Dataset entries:
......

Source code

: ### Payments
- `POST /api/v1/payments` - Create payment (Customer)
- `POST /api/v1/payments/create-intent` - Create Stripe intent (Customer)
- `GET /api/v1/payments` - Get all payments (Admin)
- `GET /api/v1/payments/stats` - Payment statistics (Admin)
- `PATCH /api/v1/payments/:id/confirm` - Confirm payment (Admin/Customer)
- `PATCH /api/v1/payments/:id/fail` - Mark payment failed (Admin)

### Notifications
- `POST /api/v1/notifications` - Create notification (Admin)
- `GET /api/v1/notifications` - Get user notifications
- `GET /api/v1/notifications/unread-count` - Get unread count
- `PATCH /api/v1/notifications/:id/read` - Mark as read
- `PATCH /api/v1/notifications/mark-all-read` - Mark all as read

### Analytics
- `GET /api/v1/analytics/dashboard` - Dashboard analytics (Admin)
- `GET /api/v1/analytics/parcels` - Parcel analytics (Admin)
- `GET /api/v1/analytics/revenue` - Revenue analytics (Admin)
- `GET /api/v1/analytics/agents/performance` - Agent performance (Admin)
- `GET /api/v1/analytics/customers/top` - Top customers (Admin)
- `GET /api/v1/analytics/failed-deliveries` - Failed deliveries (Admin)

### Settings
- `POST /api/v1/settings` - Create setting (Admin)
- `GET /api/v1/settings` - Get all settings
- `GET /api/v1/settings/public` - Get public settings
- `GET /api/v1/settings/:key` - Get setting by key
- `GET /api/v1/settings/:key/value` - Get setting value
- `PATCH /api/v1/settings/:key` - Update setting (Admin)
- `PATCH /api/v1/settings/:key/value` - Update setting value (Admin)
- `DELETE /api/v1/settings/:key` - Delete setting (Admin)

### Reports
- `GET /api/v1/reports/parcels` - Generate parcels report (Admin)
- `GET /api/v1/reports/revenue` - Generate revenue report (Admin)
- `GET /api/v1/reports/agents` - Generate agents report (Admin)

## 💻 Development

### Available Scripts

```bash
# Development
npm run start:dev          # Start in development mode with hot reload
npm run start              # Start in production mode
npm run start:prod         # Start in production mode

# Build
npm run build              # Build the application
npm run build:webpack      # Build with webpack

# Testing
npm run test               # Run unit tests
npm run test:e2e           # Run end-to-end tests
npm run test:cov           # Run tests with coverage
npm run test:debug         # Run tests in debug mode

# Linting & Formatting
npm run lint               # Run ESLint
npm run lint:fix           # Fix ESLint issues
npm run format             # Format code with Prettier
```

......

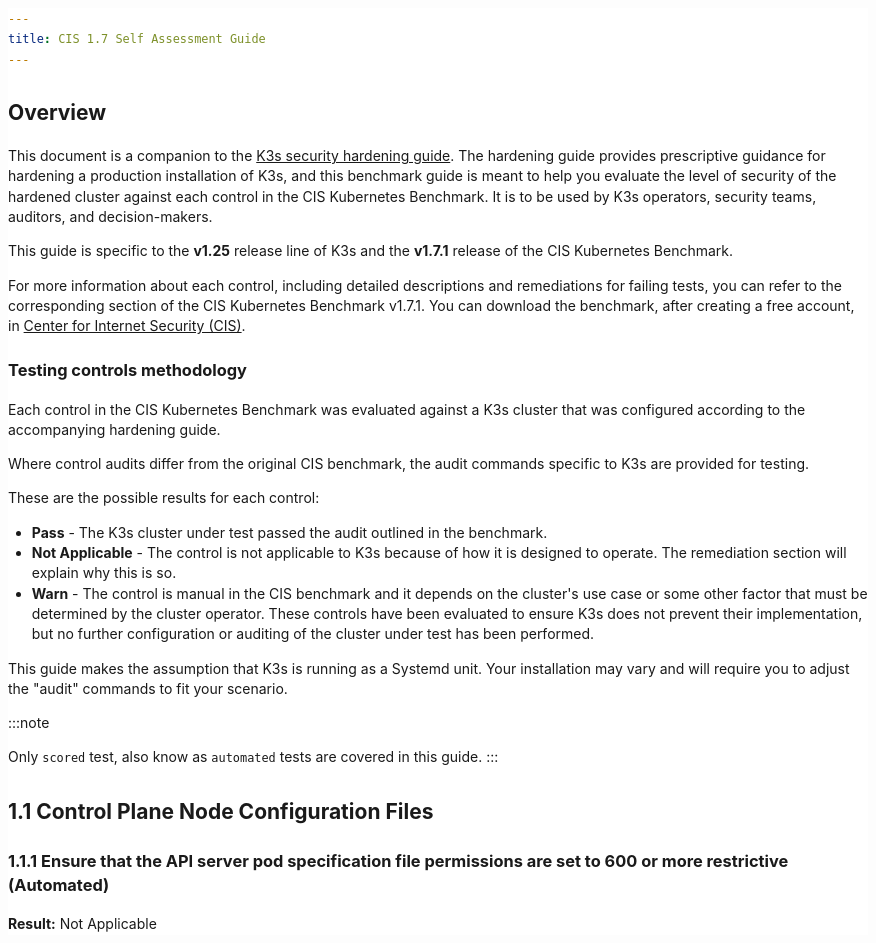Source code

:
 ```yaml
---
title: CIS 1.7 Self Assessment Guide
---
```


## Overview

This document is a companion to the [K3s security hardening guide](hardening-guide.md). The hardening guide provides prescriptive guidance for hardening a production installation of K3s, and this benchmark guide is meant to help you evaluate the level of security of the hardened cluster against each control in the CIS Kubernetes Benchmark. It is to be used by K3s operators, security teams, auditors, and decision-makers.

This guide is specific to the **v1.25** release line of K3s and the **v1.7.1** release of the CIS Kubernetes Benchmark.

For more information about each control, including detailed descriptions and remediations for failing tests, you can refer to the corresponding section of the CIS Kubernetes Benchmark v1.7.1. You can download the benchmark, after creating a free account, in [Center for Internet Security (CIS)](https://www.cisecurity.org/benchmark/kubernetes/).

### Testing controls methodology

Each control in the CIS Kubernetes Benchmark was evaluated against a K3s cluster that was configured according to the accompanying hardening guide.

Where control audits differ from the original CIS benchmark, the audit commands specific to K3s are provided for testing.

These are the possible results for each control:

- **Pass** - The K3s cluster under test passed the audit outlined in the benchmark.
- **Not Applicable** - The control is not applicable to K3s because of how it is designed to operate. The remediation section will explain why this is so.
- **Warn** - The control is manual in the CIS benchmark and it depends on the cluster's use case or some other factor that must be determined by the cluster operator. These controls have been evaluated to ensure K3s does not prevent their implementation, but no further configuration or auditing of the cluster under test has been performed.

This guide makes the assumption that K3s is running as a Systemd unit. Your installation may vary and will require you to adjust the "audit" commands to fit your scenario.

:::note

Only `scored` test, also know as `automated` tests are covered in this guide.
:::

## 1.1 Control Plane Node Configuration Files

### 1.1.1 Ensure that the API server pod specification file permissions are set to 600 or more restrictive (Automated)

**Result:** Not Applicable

......

§ Exercise directions:
Look above for the line with "payment failed (Admin)" and the line with "Get unread count". Retype those two lines and every line between them exactly, adding nothing.

§ Output for this exercise:
- `PATCH /api/v1/payments/:id/fail` - Mark payment failed (Admin)

### Notifications
- `POST /api/v1/notifications` - Create notification (Admin)
- `GET /api/v1/notifications` - Get user notifications
- `GET /api/v1/notifications/unread-count` - Get unread count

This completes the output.